Local LLM Setup
Prerequisites
You should already have docker installed.
Install ollama
Ollama has installers for macOS, linux, and windows: https://ollama.com/.
Find your installer and install it. When I installed it on my Mac it defaulted to run on startup. I disabled that later, but that means I need to run ollama serve
before I start up any LLM work.
Open a terminal and enter ollama -v
. If you get an error, run ollama serve
then open a new terminal and enter ollama -v
.
Scan through the ollama library of LLMs. https://ollama.com/library. As of this post, 3.3 just came out and 3.2 is the best for local chat. Or you might take a look at qwen-coder for writing code. In order to download these models, run ollama pull <model-name>
. If you don’t pull any models then you won’t have any in open-webui.
Additional info on ollama commands in the ollama repo README here, https://github.com/ollama/ollama.
Install open-webui
Running open-webui is a matter of pulling and starting a docker container with a volume to persist local data. You don’t have to understand how it works as long as you’re running ollama locally and you paste in the following command. When the container is running, open localhost:3000
in your browser. Your first time you sign in, it will prompt you for a login. The first person to login is by default the Admin. I haven’t had to enter it a second time. While it may be just another hoop for personal use, it is an important step if you plan on hosting your llm and sharing it with multiple users.
- Open your terminal and run the following docker command.
docker run -d -p 3000:8080 --add-host=host.docker.internal:host-gateway -v open-webui:/app/backend/data --name open-webui --restart always ghcr.io/open-webui/open-webui:main
- Open your browser to
localhost:3000
. - Enter a username and password, this is an admin user setup that you only need to do once.
For advanced users, I’m referencing Quick Start with Docker from the open-webui repo, https://github.com/open-webui/open-webui. The repo README has what you need to dive into the weeds.
Setup a RAG Model
RAG (Retrieval-Augmented Generation) is the idea of giving an LLM access to a collection of documents.

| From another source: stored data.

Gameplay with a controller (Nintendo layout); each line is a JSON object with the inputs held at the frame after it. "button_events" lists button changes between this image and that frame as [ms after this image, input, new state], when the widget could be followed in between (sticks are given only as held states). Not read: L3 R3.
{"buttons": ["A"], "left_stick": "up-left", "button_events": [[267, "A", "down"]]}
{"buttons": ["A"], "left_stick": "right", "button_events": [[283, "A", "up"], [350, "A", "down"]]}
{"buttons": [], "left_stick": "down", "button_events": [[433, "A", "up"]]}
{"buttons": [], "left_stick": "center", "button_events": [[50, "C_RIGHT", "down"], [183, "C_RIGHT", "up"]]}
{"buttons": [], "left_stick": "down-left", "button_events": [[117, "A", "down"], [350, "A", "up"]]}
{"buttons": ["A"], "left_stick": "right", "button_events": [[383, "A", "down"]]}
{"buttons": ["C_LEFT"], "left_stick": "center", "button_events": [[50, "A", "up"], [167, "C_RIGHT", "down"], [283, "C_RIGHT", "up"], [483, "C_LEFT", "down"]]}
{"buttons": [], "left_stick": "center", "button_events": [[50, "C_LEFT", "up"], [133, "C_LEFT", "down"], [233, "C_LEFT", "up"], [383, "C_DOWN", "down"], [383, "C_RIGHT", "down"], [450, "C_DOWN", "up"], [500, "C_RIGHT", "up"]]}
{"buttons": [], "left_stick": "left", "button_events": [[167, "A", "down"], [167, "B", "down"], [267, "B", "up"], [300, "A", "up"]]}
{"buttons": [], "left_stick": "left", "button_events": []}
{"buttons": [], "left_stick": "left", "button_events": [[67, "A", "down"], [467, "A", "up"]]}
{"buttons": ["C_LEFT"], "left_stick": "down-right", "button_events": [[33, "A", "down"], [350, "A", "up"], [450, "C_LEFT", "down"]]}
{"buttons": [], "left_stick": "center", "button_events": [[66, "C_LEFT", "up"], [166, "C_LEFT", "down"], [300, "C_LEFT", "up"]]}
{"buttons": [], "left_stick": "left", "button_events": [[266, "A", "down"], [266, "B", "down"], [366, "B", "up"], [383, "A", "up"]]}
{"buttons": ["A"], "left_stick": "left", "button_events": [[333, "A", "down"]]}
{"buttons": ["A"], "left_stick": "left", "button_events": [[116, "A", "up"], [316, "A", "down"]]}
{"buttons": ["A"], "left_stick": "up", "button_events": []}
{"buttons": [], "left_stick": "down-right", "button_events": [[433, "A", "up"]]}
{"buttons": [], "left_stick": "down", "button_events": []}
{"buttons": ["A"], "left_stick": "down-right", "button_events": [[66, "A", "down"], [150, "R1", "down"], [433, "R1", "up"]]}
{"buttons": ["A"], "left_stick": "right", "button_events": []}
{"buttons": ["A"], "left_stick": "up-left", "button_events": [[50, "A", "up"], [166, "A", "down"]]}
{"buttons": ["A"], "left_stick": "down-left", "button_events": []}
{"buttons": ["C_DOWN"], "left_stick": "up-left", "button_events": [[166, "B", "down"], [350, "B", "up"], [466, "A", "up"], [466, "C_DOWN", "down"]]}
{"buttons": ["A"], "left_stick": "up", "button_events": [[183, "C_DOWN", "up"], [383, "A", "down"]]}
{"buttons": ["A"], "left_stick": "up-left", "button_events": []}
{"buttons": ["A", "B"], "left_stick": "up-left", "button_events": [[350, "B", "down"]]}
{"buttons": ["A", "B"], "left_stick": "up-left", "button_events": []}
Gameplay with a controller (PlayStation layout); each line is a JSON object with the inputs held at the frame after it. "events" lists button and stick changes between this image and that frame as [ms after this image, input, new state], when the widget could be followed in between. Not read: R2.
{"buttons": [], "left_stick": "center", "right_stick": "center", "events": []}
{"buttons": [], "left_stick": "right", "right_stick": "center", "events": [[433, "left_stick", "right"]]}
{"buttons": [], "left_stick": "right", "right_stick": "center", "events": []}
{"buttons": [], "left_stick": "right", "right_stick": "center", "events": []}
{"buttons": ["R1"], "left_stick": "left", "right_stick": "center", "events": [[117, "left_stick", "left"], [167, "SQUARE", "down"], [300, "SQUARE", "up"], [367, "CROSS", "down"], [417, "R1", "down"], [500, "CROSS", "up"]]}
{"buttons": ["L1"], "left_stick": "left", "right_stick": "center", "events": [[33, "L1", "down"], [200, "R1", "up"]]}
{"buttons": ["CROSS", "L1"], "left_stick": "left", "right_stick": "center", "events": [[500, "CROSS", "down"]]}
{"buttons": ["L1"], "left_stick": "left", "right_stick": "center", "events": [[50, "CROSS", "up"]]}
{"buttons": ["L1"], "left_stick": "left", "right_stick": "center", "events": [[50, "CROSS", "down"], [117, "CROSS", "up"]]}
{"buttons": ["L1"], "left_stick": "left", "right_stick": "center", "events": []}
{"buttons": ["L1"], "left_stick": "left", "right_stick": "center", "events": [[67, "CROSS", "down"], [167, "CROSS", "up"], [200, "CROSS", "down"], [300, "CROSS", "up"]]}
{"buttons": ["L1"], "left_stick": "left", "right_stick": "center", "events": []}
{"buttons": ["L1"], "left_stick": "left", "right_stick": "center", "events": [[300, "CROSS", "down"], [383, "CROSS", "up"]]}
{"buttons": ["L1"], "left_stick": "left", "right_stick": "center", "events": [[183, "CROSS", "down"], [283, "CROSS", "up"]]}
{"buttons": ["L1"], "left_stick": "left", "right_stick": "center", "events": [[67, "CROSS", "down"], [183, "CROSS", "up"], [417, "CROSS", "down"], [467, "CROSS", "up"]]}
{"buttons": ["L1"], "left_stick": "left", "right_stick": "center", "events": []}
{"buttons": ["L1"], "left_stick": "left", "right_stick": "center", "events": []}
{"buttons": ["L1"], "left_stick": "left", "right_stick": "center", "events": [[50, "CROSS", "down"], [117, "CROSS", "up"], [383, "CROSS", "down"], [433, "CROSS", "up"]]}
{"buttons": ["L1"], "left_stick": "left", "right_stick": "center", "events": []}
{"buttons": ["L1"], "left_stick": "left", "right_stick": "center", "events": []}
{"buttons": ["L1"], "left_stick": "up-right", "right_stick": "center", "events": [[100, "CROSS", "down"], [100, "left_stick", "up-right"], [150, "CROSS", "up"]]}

Do you have a stack of pdf files for a particular tool? Some home appliances? Give them to an LLM and you can now chat with your documents.
Open open-webui and get started:
- In open-webui, click on
Workspace
. - Click on the
Knowledge
Tab. - Click on the
+
to Create a knowledge base.- Enter a name and description for your knowledge base. This can be one or many documents.
- Visibility doesn’t matter if you’re running it locally.
- Click
Create Knowledge
.
- Still in Workspace, click on the
Models
Tab. - Click on the
+
to create a new Model.- Enter a name and description for your model. This model will combine of one of the ollama models you pulled with your Knowledge Base.
- Choose a Base Model. Options for base model are the models that you have already pulled using ollama.
- Don’t forget to enter a System Prompt that tells the model what its job is and how it should interact with you in your chats.
- Click
Select Knowledge
and add your collection. - Click
Save & Update
.
Open WebUI has citations support which is a really important feature in LLMs. We need to be able to see where it got its answers in order to determine how true it is. Never trust an LLM blindly. The default settings for our RAG setup will tell you where the answers were found in your PDFs.
Open WebUI docs on RAG: https://docs.openwebui.com/features/rag/
What next?
I’m still experimenting with RAG, but I’m excited about the potential to plug-in unstructured data that I can “chat with.” One improvement that I’m considering is to preprocess my PDFs before giving them to the RAG. The model can do pretty well with most PDFs, but you can make the model’s job easier if you can extract the text from the PDF and remove any unnecessary or complex formatting that might otherwise cause the model to choke. Maybe I won’t even use PDFs, but markdown instead.